Problem statement:
Using the text on TMR surgery below, answer:
(a) What size of nylon microsuture joins each residual limb nerve to its donor motor branch?
(b) Over how many months do axons from the residual limb nerve grow into the donor motor branch?
(c) Before TMR, how many usable EMG sites did myoelectric prosthetic control typically have?

START Document text

How TMR Surgery Works

TMR is a precise, anatomy-guided operation that pairs each major residual limb nerve with an expendable motor nerve donor. The pairing is not random — it is designed to create EMG signals corresponding to the intended movements of the absent limb, and to normalize the biological environment of each nerve ending.

1

Nerve Mapping & Pair Planning

Pre-operative EMG and anatomy review determine which residual limb nerves are present and which expendable motor branches in the residual limb are available for coaptation. Each major nerve is matched with a motor branch whose reinnervation will correspond to an intended limb movement.

2

Intraoperative Identification

Under general anesthesia, nerve stimulation confirms each donor motor branch's identity. The muscle it previously innervated is observed for contraction. Both the residual limb nerve end and donor branch are freshened under loupe magnification.

3

Microsurgical Coaptation

Each residual limb nerve is joined end-to-end with its designated donor motor branch using 8-0 to 10-0 nylon microsuture. Zero tension at the coaptation site is critical. A fibrin glue seal may be applied for added security.

4

Reinnervation & EMG Training

Over 3–6 months, axons from the residual limb nerve grow into the donor motor branch and reinnervate the target muscle. EMG signal mapping then confirms reinnervation, and myoelectric prosthetic training begins.

Advanced Prosthetic Control

TMR and the Future of Myoelectric Prosthetics

Before TMR, myoelectric prosthetic control was limited by the number of usable EMG sites — typically just two. The patient had to cycle through different movements (open, close, rotate) using the same electrode sites, making operation unintuitive and mentally taxing. TMR changes this entirely.

More Signal Sites — More Degrees of Freedom

Each TMR-reinnervated muscle produces an independent EMG signal. With 4–6 sites, modern prosthetic systems can control individual finger groups, wrist rotation, and elbow simultaneously.

Intuitive Control — Same Neural Commands

Because the nerves transferred correspond to specific intended movements, patients use the same brain signals they always used — "think close hand" activates the correct muscle and prosthetic function.

Compatible with All Leading Prosthetic Systems

TMR signal sites are compatible with all major myoelectric prosthetic platforms, including multi-articulating hands and pattern recognition control systems.

Signal Chain: Nerve → Muscle → Prosthetic

N
Residual Limb Nerve
E.g., Median nerve (originally → hand intrinsics + flexors). After TMR: grows into motor branch to short head of biceps.
Reinnervated Target Muscle
The short head of biceps now fires when the patient intends to close the hand. It produces a discrete, strong EMG signal detectable on the skin surface.

END Document text
START Exercise data

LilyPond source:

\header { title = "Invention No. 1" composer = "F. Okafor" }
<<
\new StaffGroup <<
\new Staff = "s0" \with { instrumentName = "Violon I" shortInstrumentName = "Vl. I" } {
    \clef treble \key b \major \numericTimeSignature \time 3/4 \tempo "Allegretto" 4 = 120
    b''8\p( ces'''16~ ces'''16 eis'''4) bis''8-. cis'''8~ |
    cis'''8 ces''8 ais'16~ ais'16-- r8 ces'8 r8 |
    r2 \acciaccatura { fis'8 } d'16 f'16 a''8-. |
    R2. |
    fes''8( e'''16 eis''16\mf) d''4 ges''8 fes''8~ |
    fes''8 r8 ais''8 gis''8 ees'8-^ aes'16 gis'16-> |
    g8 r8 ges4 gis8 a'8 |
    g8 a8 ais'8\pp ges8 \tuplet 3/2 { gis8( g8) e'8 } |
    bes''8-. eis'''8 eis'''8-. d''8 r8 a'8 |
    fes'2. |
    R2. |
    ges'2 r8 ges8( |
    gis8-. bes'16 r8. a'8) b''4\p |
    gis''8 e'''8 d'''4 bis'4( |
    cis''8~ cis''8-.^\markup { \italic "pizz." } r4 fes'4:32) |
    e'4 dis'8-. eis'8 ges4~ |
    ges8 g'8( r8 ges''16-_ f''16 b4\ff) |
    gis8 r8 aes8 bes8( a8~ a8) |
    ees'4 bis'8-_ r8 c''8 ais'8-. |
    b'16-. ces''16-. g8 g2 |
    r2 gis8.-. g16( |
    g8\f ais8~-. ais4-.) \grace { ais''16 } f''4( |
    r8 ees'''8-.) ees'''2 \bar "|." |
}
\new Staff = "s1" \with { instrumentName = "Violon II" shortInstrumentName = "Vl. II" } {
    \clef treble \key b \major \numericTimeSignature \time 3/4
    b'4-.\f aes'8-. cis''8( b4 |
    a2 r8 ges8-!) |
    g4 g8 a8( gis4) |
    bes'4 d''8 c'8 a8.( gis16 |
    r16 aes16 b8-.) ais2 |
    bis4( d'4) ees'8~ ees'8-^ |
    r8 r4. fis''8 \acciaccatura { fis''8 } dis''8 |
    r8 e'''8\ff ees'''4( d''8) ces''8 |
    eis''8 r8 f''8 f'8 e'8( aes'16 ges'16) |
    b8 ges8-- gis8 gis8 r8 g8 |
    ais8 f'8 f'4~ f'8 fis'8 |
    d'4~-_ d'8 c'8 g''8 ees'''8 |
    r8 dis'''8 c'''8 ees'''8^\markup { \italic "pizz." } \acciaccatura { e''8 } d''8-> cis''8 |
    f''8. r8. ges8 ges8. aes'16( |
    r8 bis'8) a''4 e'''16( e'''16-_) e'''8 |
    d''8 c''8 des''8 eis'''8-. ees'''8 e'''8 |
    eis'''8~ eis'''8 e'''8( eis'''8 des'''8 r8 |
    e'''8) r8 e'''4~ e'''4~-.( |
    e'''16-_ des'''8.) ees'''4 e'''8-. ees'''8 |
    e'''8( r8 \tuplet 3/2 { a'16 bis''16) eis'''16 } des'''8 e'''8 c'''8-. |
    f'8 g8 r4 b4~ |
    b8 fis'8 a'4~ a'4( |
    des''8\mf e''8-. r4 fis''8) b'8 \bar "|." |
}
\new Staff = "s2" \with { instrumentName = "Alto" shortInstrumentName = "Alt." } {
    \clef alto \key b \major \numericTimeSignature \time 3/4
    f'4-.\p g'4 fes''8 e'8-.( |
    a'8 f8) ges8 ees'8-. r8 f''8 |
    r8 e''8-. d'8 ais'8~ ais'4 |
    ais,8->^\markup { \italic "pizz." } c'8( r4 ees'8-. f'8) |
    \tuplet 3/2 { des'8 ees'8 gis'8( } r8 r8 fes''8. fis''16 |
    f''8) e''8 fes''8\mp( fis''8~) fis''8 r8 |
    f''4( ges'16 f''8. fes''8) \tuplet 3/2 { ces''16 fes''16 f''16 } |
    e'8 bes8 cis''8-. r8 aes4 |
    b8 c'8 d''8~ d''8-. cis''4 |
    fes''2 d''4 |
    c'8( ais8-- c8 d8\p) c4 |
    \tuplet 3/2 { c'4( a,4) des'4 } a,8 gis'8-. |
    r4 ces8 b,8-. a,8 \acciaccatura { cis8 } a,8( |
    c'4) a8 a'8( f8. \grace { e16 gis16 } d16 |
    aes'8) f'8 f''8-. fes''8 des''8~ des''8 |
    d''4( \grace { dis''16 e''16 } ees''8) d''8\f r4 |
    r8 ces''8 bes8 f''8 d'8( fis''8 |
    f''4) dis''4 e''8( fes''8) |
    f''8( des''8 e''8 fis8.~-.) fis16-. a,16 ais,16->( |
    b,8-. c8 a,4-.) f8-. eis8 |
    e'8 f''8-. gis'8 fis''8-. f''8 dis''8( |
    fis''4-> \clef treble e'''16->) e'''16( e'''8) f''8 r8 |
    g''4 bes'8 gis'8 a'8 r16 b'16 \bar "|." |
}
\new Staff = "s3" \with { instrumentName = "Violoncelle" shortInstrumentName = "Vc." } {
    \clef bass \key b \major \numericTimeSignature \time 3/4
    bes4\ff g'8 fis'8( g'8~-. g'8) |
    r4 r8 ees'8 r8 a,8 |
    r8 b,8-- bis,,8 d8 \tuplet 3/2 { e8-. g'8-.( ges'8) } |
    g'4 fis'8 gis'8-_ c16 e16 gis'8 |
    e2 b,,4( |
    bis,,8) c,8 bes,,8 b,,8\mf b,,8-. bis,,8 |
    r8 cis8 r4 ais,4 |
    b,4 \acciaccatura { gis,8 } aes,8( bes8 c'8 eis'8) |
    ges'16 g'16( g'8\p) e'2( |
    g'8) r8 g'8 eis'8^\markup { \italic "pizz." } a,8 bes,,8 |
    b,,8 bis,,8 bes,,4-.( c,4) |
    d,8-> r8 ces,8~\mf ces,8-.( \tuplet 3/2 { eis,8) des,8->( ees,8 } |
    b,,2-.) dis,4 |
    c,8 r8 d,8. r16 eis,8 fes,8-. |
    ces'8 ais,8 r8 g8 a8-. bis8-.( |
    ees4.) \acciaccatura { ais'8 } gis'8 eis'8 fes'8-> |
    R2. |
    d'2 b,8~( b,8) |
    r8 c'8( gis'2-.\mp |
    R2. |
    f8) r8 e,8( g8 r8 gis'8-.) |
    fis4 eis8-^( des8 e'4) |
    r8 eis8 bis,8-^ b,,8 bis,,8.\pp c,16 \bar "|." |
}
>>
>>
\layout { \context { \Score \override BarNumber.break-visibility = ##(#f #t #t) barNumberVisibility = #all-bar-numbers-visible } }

END Exercise data

Task response:
(a) 8-0 to 10-0 nylon microsuture
(b) 3–6 months
(c) Two